5. After COVID-19, do you think Canada will fare better than other countries in resuming its agricultural trade?
It is not clear that Canada will be in any different position than other agricultural exporters in resuming its agricultural export levels. One advantage in Canada is that we will have our domestic supply chain relatively intact, because the pandemic appears to be moderating rather well in Canada. Migrant labour is an issue that will slow us down, but it is not that clear to me that we are at a disadvantage relative to other countries.
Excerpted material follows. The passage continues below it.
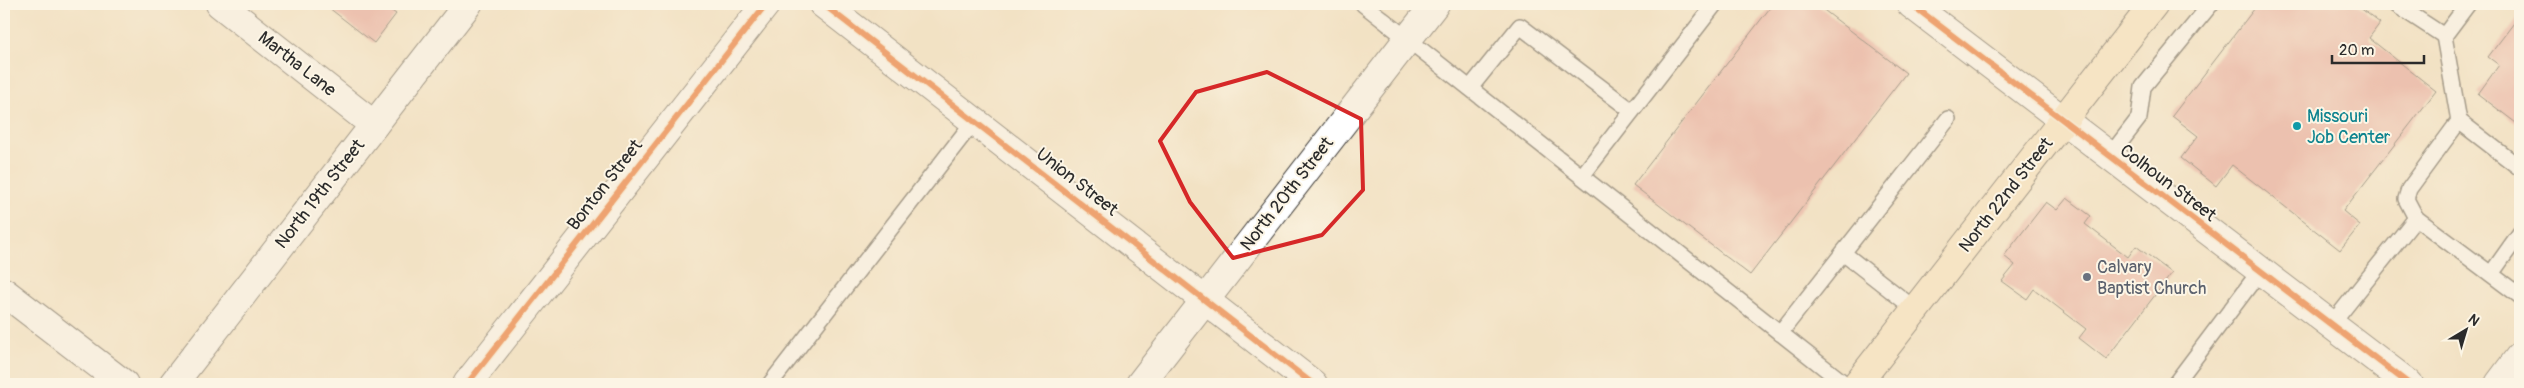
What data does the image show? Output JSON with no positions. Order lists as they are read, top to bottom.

About Dr. Richard Barichello
Dr. Barichello is a professor at The University of British Columbia in the Faculty of Land and Food Systems and the Masters of Food and Resource Economics (MFRE) program. His research interests include agricultural and trade policy, regulated markets, dairy industry economics, quota markets, international development, and rural labour markets. He teaches courses in Food Market Analysis and Policy Analysis in the MFRE program.